Build networks from topics in a topic model.

The current implementation assumes that you are using a LDAModel.

tethne.networks.topics.cotopics(model, threshold=None, **kwargs)[source]

Two topics are coupled if they occur (above some threshold) in the same document (s).

Parameters:

model : LDAModel

threshold : float

Default: 2./model.Z

kwargs : kwargs

Passed on to cooccurrence().

Returns:

networkx.Graph

tethne.networks.topics.distance(model, method='cosine', percentile=90, bidirectional=False, normalize=True, smooth=False, transform='log', **kwargs)[source]

Generate a network of Papers based on a distance metric from scipy.spatial.distance using sparse-feature-vectors over the dimensions in model.

The only two methods that will not work in this context are hamming and jaccard.

Distances are inverted to a similarity metric, which is log-transformed by default (see transform parameter, below). Edges are included if they are at or above the ``percentile``th percentile.

Parameters:

model : LDAModel or DTMModel

distance() uses model.item and model.metadata.

method : str

Name of a distance method from scipy.spatial.distance. See analyze.features.distance() for a list of distance statistics. hamming or jaccard will raise a RuntimeError. analyze.features.kl_divergence() is also available as ‘kl_divergence’.

percentile : int

(default: 90) Edges are included if they are at or above the percentile for all distances in the model.

bidirectional : bool

(default: False) If True, method is calculated twice for each pair of Papers ( (i,j) and (j,i) ), and the mean is used.

normalize : bool

(default: True) If True, vectors over topics are normalized so that they sum to 1.0 for each Paper.

smooth : bool

(default: False) If True, vectors over topics are smoothed according to Bigi 2003. This may be useful if vectors over topics are very sparse.

transform : str

(default: ‘log’) Transformation to apply to similarity values before building the graph. So far only ‘log’ and None are supported.

Returns:

networkx.Graph

Similarity values are included as edge weights. Node attributes are set using the fields in model.metadata. See networkx.Graph.__init__()

Examples

>>> from tethne.networks import topics
>>> thegraph = topics.distance(myLDAModel, 'cosine')

>>> import tethne.writers as wr
>>> wr.to_graphml(thegraph, '~./thegraph.graphml')
_images/lda_cosine_network.png

Edge weight and opacity indicate similarity. Node color indicates the journal in which each Paper was published. In this graph, papers published in the same journal tend to cluster together.

tethne.networks.topics.terms(model, threshold=0.01, **kwargs)[source]

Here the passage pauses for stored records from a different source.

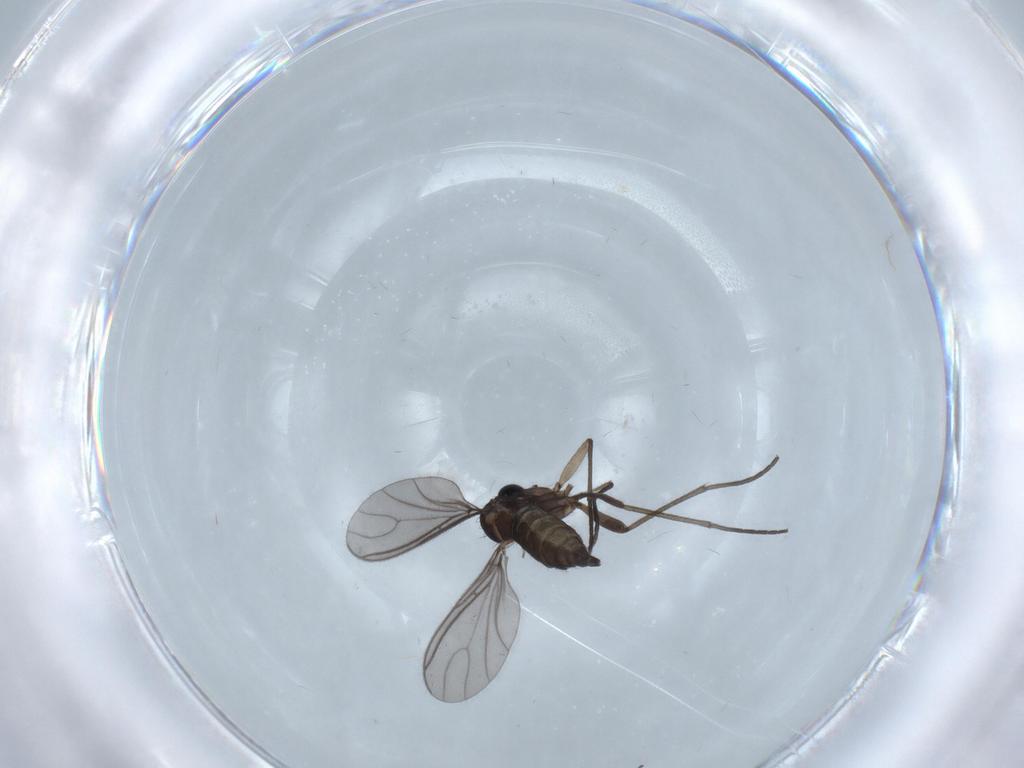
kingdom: Animalia
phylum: Arthropoda
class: Insecta
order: Diptera
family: Sciaridae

Two terms are coupled if the posterior probability for both terms is greather than threshold for the same topic.

Parameters:

model : LDAModel

threshold : float

Default: 0.01

kwargs : kwargs

Passed on to cooccurrence().

Returns:

networkx.Graph

tethne.networks.topics.topic_coupling(model, threshold=None, **kwargs)[source]

Two papers are coupled if they both contain a shared topic above a threshold.

Parameters:

model : LDAModel

threshold : float

Default: 3./model.Z

kwargs : kwargs

Passed on to coupling().

Returns:

networkx.Graph

Module contents

Methods for building networks from bibliographic data.

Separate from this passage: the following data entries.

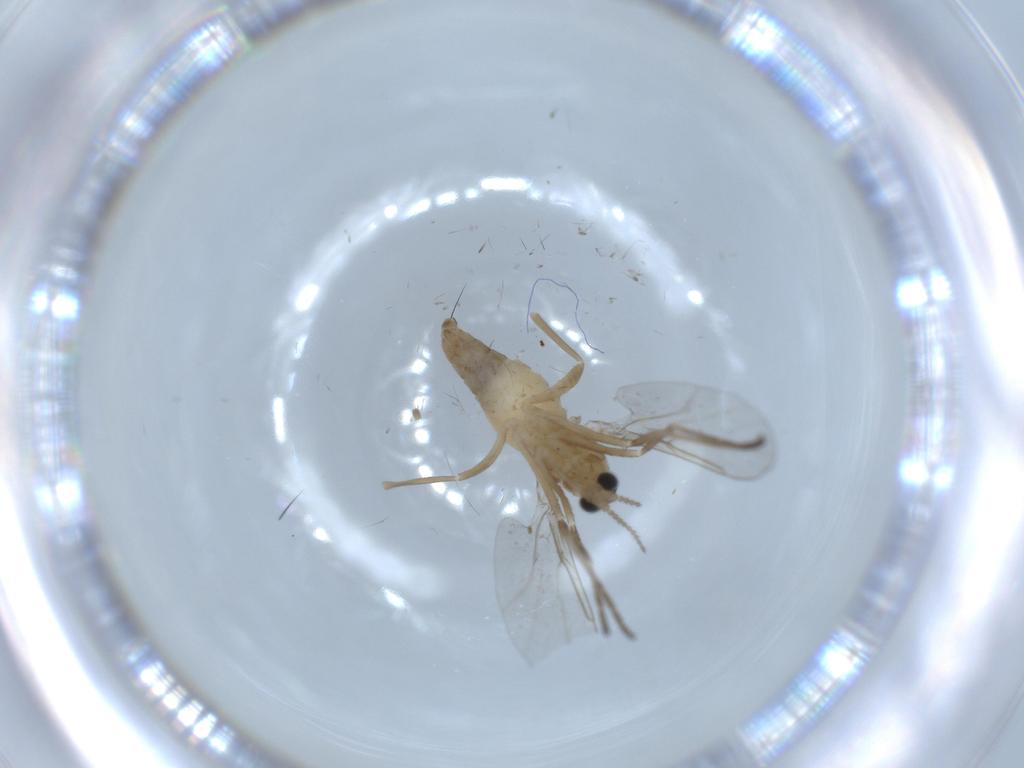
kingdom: Animalia
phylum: Arthropoda
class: Insecta
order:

Each network relies on certain meta data in the Paper associated with each document. Often we wish to construct a network with nodes representing these documents and edges representing relationships between those documents, but this is not always the case.

Where it is the case, it is recommended but not required that nodes are represented by an identifier from {ayjid, wosid, pmid, doi}. Each has certain benefits. If the documents to be networked come from a single database source such as the Web of Science, wosid is most appropriate. If not, using doi will result in a more accurate, but also more sparse network; while ayjid will result in a less accurate, but more complete network.

Any type of meta data from the Paper may be used as an identifier, however.

We use “head” and “tail” nomenclature to refer to the members of a directed edge (x,y), x -> y, xy, etc. by calling x the “tail” and y the “head”.

Modules

authors Methods for generating networks in which authors are vertices.
features Methods for building networks from terms in bibliographic records.
papers Methods for generating networks in which papers are vertices.
topics Build networks from topics in a topic model.